Whether by accident or intentional, countless acts can put nursing homes in legal trouble. In any case, the fact is that nursing homes can be sued for negligence. If you suspect that you’re not getting the most truthful reports from the home, the burden is on you to provide evidence. How do you prove nursing home negligence? There are warning signs that you can watch out for. Here are a few.

Signs of Nursing Home Negligence

Nursing home negligence is the failure to provide adequate care to their residents, leading to injuries or wrongful deaths that could have otherwise been prevented. Warning signs of not providing proper care can be seen in multiple areas.

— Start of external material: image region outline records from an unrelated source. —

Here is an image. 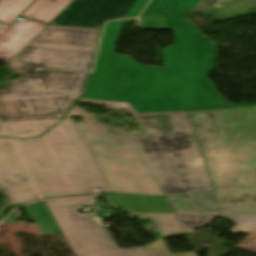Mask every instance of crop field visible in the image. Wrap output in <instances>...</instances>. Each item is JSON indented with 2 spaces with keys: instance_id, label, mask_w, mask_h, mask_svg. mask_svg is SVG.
I'll use <instances>...</instances> for the list:
<instances>
[{
  "instance_id": "8a807250",
  "label": "crop field",
  "mask_w": 256,
  "mask_h": 256,
  "mask_svg": "<svg viewBox=\"0 0 256 256\" xmlns=\"http://www.w3.org/2000/svg\"><path fill=\"white\" fill-rule=\"evenodd\" d=\"M185 13L141 17L143 29H173L175 44L163 51L165 68L115 55L121 23L104 27L94 72L83 98L129 102L138 113L233 107L207 76L214 68L212 40L184 19Z\"/></svg>"
},
{
  "instance_id": "ac0d7876",
  "label": "crop field",
  "mask_w": 256,
  "mask_h": 256,
  "mask_svg": "<svg viewBox=\"0 0 256 256\" xmlns=\"http://www.w3.org/2000/svg\"><path fill=\"white\" fill-rule=\"evenodd\" d=\"M100 29L47 26L6 65L20 79L8 80L0 90V121L63 118L79 99L89 71Z\"/></svg>"
},
{
  "instance_id": "34b2d1b8",
  "label": "crop field",
  "mask_w": 256,
  "mask_h": 256,
  "mask_svg": "<svg viewBox=\"0 0 256 256\" xmlns=\"http://www.w3.org/2000/svg\"><path fill=\"white\" fill-rule=\"evenodd\" d=\"M223 214H256V107L188 112Z\"/></svg>"
},
{
  "instance_id": "412701ff",
  "label": "crop field",
  "mask_w": 256,
  "mask_h": 256,
  "mask_svg": "<svg viewBox=\"0 0 256 256\" xmlns=\"http://www.w3.org/2000/svg\"><path fill=\"white\" fill-rule=\"evenodd\" d=\"M42 198L112 192L71 118L31 140L11 138Z\"/></svg>"
},
{
  "instance_id": "f4fd0767",
  "label": "crop field",
  "mask_w": 256,
  "mask_h": 256,
  "mask_svg": "<svg viewBox=\"0 0 256 256\" xmlns=\"http://www.w3.org/2000/svg\"><path fill=\"white\" fill-rule=\"evenodd\" d=\"M146 136H133L164 195L213 190L185 111L132 115Z\"/></svg>"
},
{
  "instance_id": "dd49c442",
  "label": "crop field",
  "mask_w": 256,
  "mask_h": 256,
  "mask_svg": "<svg viewBox=\"0 0 256 256\" xmlns=\"http://www.w3.org/2000/svg\"><path fill=\"white\" fill-rule=\"evenodd\" d=\"M81 118L75 125L112 191L163 195L128 131Z\"/></svg>"
},
{
  "instance_id": "e52e79f7",
  "label": "crop field",
  "mask_w": 256,
  "mask_h": 256,
  "mask_svg": "<svg viewBox=\"0 0 256 256\" xmlns=\"http://www.w3.org/2000/svg\"><path fill=\"white\" fill-rule=\"evenodd\" d=\"M92 197L46 200L55 221L75 256H147L143 247L120 249L107 229L93 217H79L74 209L92 202Z\"/></svg>"
},
{
  "instance_id": "d8731c3e",
  "label": "crop field",
  "mask_w": 256,
  "mask_h": 256,
  "mask_svg": "<svg viewBox=\"0 0 256 256\" xmlns=\"http://www.w3.org/2000/svg\"><path fill=\"white\" fill-rule=\"evenodd\" d=\"M134 0H75L51 24L101 27L108 19L123 17Z\"/></svg>"
},
{
  "instance_id": "5a996713",
  "label": "crop field",
  "mask_w": 256,
  "mask_h": 256,
  "mask_svg": "<svg viewBox=\"0 0 256 256\" xmlns=\"http://www.w3.org/2000/svg\"><path fill=\"white\" fill-rule=\"evenodd\" d=\"M45 27L28 20L12 27L0 38V61L7 63Z\"/></svg>"
},
{
  "instance_id": "3316defc",
  "label": "crop field",
  "mask_w": 256,
  "mask_h": 256,
  "mask_svg": "<svg viewBox=\"0 0 256 256\" xmlns=\"http://www.w3.org/2000/svg\"><path fill=\"white\" fill-rule=\"evenodd\" d=\"M30 182L12 148L0 149V193L6 194Z\"/></svg>"
},
{
  "instance_id": "28ad6ade",
  "label": "crop field",
  "mask_w": 256,
  "mask_h": 256,
  "mask_svg": "<svg viewBox=\"0 0 256 256\" xmlns=\"http://www.w3.org/2000/svg\"><path fill=\"white\" fill-rule=\"evenodd\" d=\"M166 199L173 213L222 214L214 192Z\"/></svg>"
},
{
  "instance_id": "d1516ede",
  "label": "crop field",
  "mask_w": 256,
  "mask_h": 256,
  "mask_svg": "<svg viewBox=\"0 0 256 256\" xmlns=\"http://www.w3.org/2000/svg\"><path fill=\"white\" fill-rule=\"evenodd\" d=\"M179 223L181 224L184 232H194L198 226H206L214 216H189V215H176ZM229 218L237 223L230 232L250 234L256 229V217L249 216H222Z\"/></svg>"
},
{
  "instance_id": "22f410ed",
  "label": "crop field",
  "mask_w": 256,
  "mask_h": 256,
  "mask_svg": "<svg viewBox=\"0 0 256 256\" xmlns=\"http://www.w3.org/2000/svg\"><path fill=\"white\" fill-rule=\"evenodd\" d=\"M114 195L124 211L172 213L165 197H142L117 193Z\"/></svg>"
},
{
  "instance_id": "cbeb9de0",
  "label": "crop field",
  "mask_w": 256,
  "mask_h": 256,
  "mask_svg": "<svg viewBox=\"0 0 256 256\" xmlns=\"http://www.w3.org/2000/svg\"><path fill=\"white\" fill-rule=\"evenodd\" d=\"M198 13L223 21L256 13V0H236L215 9Z\"/></svg>"
},
{
  "instance_id": "5142ce71",
  "label": "crop field",
  "mask_w": 256,
  "mask_h": 256,
  "mask_svg": "<svg viewBox=\"0 0 256 256\" xmlns=\"http://www.w3.org/2000/svg\"><path fill=\"white\" fill-rule=\"evenodd\" d=\"M60 119L1 122L8 136L28 138L40 135Z\"/></svg>"
},
{
  "instance_id": "d9b57169",
  "label": "crop field",
  "mask_w": 256,
  "mask_h": 256,
  "mask_svg": "<svg viewBox=\"0 0 256 256\" xmlns=\"http://www.w3.org/2000/svg\"><path fill=\"white\" fill-rule=\"evenodd\" d=\"M42 235L59 233L61 230L52 218L45 202L26 205Z\"/></svg>"
},
{
  "instance_id": "733c2abd",
  "label": "crop field",
  "mask_w": 256,
  "mask_h": 256,
  "mask_svg": "<svg viewBox=\"0 0 256 256\" xmlns=\"http://www.w3.org/2000/svg\"><path fill=\"white\" fill-rule=\"evenodd\" d=\"M198 1L199 0H152L141 15L192 10Z\"/></svg>"
},
{
  "instance_id": "4a817a6b",
  "label": "crop field",
  "mask_w": 256,
  "mask_h": 256,
  "mask_svg": "<svg viewBox=\"0 0 256 256\" xmlns=\"http://www.w3.org/2000/svg\"><path fill=\"white\" fill-rule=\"evenodd\" d=\"M139 218L152 217L163 238L185 234L175 215H138Z\"/></svg>"
},
{
  "instance_id": "bc2a9ffb",
  "label": "crop field",
  "mask_w": 256,
  "mask_h": 256,
  "mask_svg": "<svg viewBox=\"0 0 256 256\" xmlns=\"http://www.w3.org/2000/svg\"><path fill=\"white\" fill-rule=\"evenodd\" d=\"M72 0H48L29 19L38 20L49 24Z\"/></svg>"
},
{
  "instance_id": "214f88e0",
  "label": "crop field",
  "mask_w": 256,
  "mask_h": 256,
  "mask_svg": "<svg viewBox=\"0 0 256 256\" xmlns=\"http://www.w3.org/2000/svg\"><path fill=\"white\" fill-rule=\"evenodd\" d=\"M34 0H0V23L8 25Z\"/></svg>"
},
{
  "instance_id": "92a150f3",
  "label": "crop field",
  "mask_w": 256,
  "mask_h": 256,
  "mask_svg": "<svg viewBox=\"0 0 256 256\" xmlns=\"http://www.w3.org/2000/svg\"><path fill=\"white\" fill-rule=\"evenodd\" d=\"M80 102L104 104L106 109L122 111L123 114H134L137 113L129 103L123 102H111V101H99V100H87L81 99ZM77 103L71 112L66 117L72 116H95V114L87 113L77 107Z\"/></svg>"
},
{
  "instance_id": "dafd665d",
  "label": "crop field",
  "mask_w": 256,
  "mask_h": 256,
  "mask_svg": "<svg viewBox=\"0 0 256 256\" xmlns=\"http://www.w3.org/2000/svg\"><path fill=\"white\" fill-rule=\"evenodd\" d=\"M4 196H6V202H7L8 208L39 198L31 182Z\"/></svg>"
},
{
  "instance_id": "00972430",
  "label": "crop field",
  "mask_w": 256,
  "mask_h": 256,
  "mask_svg": "<svg viewBox=\"0 0 256 256\" xmlns=\"http://www.w3.org/2000/svg\"><path fill=\"white\" fill-rule=\"evenodd\" d=\"M148 256H197L195 252L172 254L162 241H157L144 246Z\"/></svg>"
},
{
  "instance_id": "a9b5d70f",
  "label": "crop field",
  "mask_w": 256,
  "mask_h": 256,
  "mask_svg": "<svg viewBox=\"0 0 256 256\" xmlns=\"http://www.w3.org/2000/svg\"><path fill=\"white\" fill-rule=\"evenodd\" d=\"M234 249L256 254V230L252 232L246 239H244Z\"/></svg>"
},
{
  "instance_id": "4177f3b9",
  "label": "crop field",
  "mask_w": 256,
  "mask_h": 256,
  "mask_svg": "<svg viewBox=\"0 0 256 256\" xmlns=\"http://www.w3.org/2000/svg\"><path fill=\"white\" fill-rule=\"evenodd\" d=\"M148 1L149 0H136L127 11L124 18L138 16Z\"/></svg>"
},
{
  "instance_id": "730fd06b",
  "label": "crop field",
  "mask_w": 256,
  "mask_h": 256,
  "mask_svg": "<svg viewBox=\"0 0 256 256\" xmlns=\"http://www.w3.org/2000/svg\"><path fill=\"white\" fill-rule=\"evenodd\" d=\"M232 0H200L193 10L210 9L214 6L227 3Z\"/></svg>"
},
{
  "instance_id": "eef30255",
  "label": "crop field",
  "mask_w": 256,
  "mask_h": 256,
  "mask_svg": "<svg viewBox=\"0 0 256 256\" xmlns=\"http://www.w3.org/2000/svg\"><path fill=\"white\" fill-rule=\"evenodd\" d=\"M46 0L35 1L26 11H24L21 16L28 17L32 12H34L43 2Z\"/></svg>"
},
{
  "instance_id": "ae1a2a85",
  "label": "crop field",
  "mask_w": 256,
  "mask_h": 256,
  "mask_svg": "<svg viewBox=\"0 0 256 256\" xmlns=\"http://www.w3.org/2000/svg\"><path fill=\"white\" fill-rule=\"evenodd\" d=\"M11 147L10 143L8 142L7 138L0 139V148Z\"/></svg>"
},
{
  "instance_id": "d3111659",
  "label": "crop field",
  "mask_w": 256,
  "mask_h": 256,
  "mask_svg": "<svg viewBox=\"0 0 256 256\" xmlns=\"http://www.w3.org/2000/svg\"><path fill=\"white\" fill-rule=\"evenodd\" d=\"M107 196H108V198L111 199V201H112V203H113L114 205H116L119 209H121V207H120L119 204L117 203V201H116V199H115L113 193L107 194Z\"/></svg>"
},
{
  "instance_id": "750c4746",
  "label": "crop field",
  "mask_w": 256,
  "mask_h": 256,
  "mask_svg": "<svg viewBox=\"0 0 256 256\" xmlns=\"http://www.w3.org/2000/svg\"><path fill=\"white\" fill-rule=\"evenodd\" d=\"M0 136H5V134H4V132H3L2 128H1V126H0Z\"/></svg>"
}]
</instances>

Your family member’s disposition

Those suffering from cases such as dementia may be unable to tell you what’s going on. Hence, you should be on the watch for these signs:

  • Poor personal hygiene
  • Signs of malnutrition
  • Signs of dehydration
  • Unexplained injuries
  • Unusual or unexplained mood and behavioral changes
  • Rapid weight loss or weight gain
  • Bed injuries
  • Ambivalence or displeasure towards caregivers, reluctance to speak in their presence
  • Absence of dentures, eyeglasses, or hearing aids

The state of the nursing home

Both the federal and state governments have provisions for nursing homes to meet basic standards in administering care. The state of nursing homes can reveal some things about their service as well. The following are red flags for failure to maintain basic health and sanitary standards:

  • Lack of food and water
  • Lack of necessary medical equipment
  • Lapses in medicine administration
  • Lack of utilities, or lack of enough utilities to accommodate all residents
  • Unsanitary private and common spaces
  • Insect or rodent infestations
  • Poor ventilation
  • Building structure problems
  • Insufficient space
  • Poor food quality

Reports

Upon administering your family member into the facility, you are promised regular reports on their health and wellbeing. Nursing homes are responsible for informing you of any changes in prescription medication, schedules, and sudden changes in behavior or temperament. Warning signs can also manifest in reports:

  • Failure to notify of any accidents or injuries
  • Removing specific details
  • Lack of transparency
  • Failure to update prescriptions
  • Failure to monitor and assess changes in patient condition

Suing a Nursing Home for Negligence

In cases of inadequate care, try speaking first to the staff or the supervisor about your observations. You can also consult with the facility’s social worker so they can investigate. In severe cases, however, where you can’t trust the issue to be resolved by a talking-to, here’s how you can take legal action.

Consult a lawyer

Some lawyers specialize in nursing home abuse and can assess what option is best suited to the situation. They may recommend either filing a report or suing the facility outright. In any case, lawyers will represent you in negotiation or litigation and help you pursue financial compensation to cover the expenses.

File a report

There are several ways of reporting negligence. One way is to follow the facility’s grievance procedure so nursing home administrators can directly address the issue. Another way is to have the facility investigated by contacting a long-term care ombudsman. Adult Protective Services can also investigate suspected neglect. In cases of real-time incidences, you can contact the local police to immediately remove the resident from the dangerous situation.

Pursue a lawsuit

Lawsuits can be a lengthy process, and nursing home cases can take anywhere from a year or longer, from the initial call to trial to the judgment or obtaining payment from a settlement. It will involve an initial case evaluation following the consultation and investigation, a notice of claim to the facility or the defendant, filing a lawsuit in court, and any settlement negotiations and mediations that both parties can take instead.

Takeaway

Being on the lookout for any potential sign of neglect of your elderly loved one should always be a priority. Even if you do as much research as you can before opting for that nursing home, you can’t always predict how they’re going to turn out in the future. Some signs may not be enough to prove negligence, but these should not go unreported and ignored. Nursing home negligence can have serious consequences and cause much more pain than necessary.